Le stesse banche con base in città hanno le loro difficoltà a foraggiare la politica scintillante della giunta. Cariparma fa parte del gruppo francese Crédit Agricole, che ha imposto criteri di affidamento poco teneri con la dolce vita finanziaria locale. Banca Monte, dopo essere stata coinvolta nei crac Tanzi e Burani, ha appena evitato di giustezza il commissariamento con l'arrivo dei nuovi padroni di Intesa Sanpaolo. Nel più grande istituto di credito italiano le magagne locali si vedranno meno e si potranno sistemare più in fretta.
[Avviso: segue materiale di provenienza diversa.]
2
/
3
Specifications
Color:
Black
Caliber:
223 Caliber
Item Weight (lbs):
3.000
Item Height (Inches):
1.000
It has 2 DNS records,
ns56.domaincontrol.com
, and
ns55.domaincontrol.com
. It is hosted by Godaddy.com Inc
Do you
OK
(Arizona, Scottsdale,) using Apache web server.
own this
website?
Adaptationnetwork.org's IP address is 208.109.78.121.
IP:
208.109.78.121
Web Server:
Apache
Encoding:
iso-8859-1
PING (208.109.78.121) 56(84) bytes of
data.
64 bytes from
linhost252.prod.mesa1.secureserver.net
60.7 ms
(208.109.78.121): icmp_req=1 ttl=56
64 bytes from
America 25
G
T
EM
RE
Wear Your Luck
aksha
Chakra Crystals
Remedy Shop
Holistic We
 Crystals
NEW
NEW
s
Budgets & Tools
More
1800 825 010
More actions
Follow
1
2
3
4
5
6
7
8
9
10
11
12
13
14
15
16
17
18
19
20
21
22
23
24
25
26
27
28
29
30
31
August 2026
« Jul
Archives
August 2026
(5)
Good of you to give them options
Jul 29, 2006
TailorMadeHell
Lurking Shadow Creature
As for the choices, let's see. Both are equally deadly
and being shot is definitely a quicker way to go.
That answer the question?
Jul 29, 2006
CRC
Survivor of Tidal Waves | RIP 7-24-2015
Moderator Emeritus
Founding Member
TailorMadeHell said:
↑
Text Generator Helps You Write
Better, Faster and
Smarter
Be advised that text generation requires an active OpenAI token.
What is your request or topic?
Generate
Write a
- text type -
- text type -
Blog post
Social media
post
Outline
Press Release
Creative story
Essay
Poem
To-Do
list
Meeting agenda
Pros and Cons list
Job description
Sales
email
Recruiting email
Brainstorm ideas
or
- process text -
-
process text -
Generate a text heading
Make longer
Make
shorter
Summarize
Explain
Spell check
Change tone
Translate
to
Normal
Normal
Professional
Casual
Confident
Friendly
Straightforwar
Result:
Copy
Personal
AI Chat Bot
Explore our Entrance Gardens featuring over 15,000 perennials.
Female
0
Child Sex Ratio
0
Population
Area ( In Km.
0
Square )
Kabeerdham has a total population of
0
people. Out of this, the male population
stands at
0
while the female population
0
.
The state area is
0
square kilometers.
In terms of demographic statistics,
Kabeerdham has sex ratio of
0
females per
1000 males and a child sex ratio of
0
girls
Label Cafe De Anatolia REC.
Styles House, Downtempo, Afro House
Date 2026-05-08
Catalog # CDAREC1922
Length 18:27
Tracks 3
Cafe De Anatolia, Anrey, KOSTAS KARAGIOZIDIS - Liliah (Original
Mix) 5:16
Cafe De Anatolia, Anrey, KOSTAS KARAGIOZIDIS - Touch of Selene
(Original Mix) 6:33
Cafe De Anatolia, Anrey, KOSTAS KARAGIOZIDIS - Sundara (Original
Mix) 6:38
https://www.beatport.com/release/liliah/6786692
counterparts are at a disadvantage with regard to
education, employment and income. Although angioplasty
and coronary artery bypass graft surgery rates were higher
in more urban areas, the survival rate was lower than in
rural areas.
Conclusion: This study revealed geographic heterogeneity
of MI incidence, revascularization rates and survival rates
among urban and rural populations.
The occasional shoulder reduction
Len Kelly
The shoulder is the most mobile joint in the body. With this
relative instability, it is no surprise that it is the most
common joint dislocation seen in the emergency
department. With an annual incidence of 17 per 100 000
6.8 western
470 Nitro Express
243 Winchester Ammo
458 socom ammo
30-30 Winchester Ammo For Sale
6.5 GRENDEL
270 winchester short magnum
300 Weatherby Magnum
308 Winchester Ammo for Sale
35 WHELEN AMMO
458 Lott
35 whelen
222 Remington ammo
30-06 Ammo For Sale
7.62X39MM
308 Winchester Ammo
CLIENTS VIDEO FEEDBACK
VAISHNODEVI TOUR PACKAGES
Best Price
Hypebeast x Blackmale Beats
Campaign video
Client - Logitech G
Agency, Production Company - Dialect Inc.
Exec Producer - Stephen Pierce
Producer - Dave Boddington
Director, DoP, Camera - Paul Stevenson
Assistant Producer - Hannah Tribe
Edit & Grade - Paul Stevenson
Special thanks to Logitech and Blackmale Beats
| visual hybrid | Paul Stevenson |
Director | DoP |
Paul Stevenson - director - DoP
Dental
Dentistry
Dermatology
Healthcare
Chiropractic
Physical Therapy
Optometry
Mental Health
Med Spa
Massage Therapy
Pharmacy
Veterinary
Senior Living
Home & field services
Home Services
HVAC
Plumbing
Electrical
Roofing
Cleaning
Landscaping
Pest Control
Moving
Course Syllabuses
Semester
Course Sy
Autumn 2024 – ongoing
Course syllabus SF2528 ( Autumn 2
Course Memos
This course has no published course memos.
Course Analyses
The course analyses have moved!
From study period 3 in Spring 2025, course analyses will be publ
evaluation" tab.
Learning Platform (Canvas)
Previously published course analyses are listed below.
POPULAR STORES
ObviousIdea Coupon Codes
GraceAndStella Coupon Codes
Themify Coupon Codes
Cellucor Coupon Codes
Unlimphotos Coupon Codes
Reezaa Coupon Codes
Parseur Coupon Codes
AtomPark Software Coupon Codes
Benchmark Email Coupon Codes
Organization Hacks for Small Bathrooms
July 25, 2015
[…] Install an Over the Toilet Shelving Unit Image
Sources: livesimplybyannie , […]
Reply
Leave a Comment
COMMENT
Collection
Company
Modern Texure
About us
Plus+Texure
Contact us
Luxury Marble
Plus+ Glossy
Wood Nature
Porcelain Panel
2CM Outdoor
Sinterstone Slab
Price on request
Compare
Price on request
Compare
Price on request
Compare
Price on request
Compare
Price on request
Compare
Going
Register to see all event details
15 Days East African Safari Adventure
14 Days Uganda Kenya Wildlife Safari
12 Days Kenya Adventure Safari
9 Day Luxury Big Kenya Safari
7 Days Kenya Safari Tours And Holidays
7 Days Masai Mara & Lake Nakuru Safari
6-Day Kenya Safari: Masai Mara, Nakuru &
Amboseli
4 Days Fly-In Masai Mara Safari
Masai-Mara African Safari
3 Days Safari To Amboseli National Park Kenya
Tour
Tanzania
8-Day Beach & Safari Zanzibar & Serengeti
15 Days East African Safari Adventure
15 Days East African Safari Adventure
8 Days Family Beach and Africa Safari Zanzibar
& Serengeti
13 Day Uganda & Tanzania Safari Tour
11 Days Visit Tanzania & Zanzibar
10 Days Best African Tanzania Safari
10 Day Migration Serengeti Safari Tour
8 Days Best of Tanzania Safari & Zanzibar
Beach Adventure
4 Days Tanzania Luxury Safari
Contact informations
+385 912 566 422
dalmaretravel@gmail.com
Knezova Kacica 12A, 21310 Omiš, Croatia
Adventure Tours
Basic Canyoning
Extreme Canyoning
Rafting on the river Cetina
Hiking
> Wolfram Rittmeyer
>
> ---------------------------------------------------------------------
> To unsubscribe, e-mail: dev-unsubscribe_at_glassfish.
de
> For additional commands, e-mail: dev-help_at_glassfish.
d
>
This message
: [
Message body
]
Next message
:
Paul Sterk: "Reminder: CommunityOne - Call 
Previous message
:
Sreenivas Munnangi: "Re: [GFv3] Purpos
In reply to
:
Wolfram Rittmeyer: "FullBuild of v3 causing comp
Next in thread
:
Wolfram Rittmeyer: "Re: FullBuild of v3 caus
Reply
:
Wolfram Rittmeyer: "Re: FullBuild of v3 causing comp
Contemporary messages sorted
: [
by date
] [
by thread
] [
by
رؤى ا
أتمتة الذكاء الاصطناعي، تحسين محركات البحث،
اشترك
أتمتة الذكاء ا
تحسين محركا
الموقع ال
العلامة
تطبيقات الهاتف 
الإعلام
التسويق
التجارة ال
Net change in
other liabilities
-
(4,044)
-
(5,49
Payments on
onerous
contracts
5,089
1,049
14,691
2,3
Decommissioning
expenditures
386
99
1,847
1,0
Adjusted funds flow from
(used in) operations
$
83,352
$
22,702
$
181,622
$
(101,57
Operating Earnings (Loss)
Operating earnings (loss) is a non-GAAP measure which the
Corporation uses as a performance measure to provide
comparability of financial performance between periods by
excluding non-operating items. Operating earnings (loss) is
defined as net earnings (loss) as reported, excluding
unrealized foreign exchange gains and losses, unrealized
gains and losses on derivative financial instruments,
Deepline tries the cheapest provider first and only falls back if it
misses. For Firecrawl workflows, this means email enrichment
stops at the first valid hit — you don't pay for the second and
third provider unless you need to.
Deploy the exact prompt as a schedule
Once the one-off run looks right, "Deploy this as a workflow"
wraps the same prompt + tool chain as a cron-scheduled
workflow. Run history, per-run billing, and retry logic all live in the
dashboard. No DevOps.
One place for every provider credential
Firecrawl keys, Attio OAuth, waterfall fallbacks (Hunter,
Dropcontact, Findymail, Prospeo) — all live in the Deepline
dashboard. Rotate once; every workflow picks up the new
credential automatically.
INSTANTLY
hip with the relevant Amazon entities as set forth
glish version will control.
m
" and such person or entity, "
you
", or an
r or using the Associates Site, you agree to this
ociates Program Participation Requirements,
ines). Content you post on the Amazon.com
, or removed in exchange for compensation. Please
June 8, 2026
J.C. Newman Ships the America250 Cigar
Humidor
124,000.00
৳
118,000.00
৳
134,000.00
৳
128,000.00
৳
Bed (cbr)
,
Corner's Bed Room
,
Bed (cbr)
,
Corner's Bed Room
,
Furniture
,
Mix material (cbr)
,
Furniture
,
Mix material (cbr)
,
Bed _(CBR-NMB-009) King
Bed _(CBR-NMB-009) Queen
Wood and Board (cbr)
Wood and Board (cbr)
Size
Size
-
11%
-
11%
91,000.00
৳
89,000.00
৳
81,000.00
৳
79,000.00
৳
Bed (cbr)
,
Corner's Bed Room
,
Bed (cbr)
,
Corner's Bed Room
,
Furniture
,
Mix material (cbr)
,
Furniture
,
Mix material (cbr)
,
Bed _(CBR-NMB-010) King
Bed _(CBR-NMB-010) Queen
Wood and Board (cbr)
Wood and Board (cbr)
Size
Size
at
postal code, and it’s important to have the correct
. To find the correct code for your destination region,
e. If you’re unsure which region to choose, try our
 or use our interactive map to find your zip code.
Del resto, è già in arrivo la prossima genialata della finanza creativa che sostituirà i danni causati ai Comuni dai derivati con danni nuovi di zecca. Si chiama leasing in costruendo. La città ducale se ne vuole servire per realizzare un nuovo palazzo dello sport da 45 milioni di euro nella zona nord. Funziona così. Il Comune decide di costruire. Non ha i soldi. Bandisce una gara fra banche. La vincente realizza l'opera attraverso i suoi costruttori di fiducia, poi la dà in leasing al Comune. Vantaggi per la banca: il leasing rende più di un mutuo. Vantaggi per il Comune: il taglio del nastro inaugurale e il pagamento dilazionato. Perché poi una banca debba fare il contractor per conto del Comune non è chiaro. Né è chiaro a che cosa serva qui un palazzo dello sport da 45 milioni di euro dato che non ci sono squadre in grado di riempirlo e che persino ai tempi del grande Parma di Tanzi, con in campo Buffon, Crespo, Cannavaro e Asprilla, lo stadio Tardini faceva il tutto esaurito tre volte all'anno, sì e no.

Erano i bei tempi delle plusvalenze fasulle. Nel calcio sono state eliminate. Nell'immobiliare, no. Alfa, controllata da Stt ossia dal Comune, ha comprato sempre dal Comune l'ex mercato del bestiame per 21 milioni di euro. L'area vale, ad andar bene, la metà. Anche la Spip, pure controllata dalla spa pubblica Stt, è carica di immobili sopravvalutati. E con quelli non si vincono neanche le partite.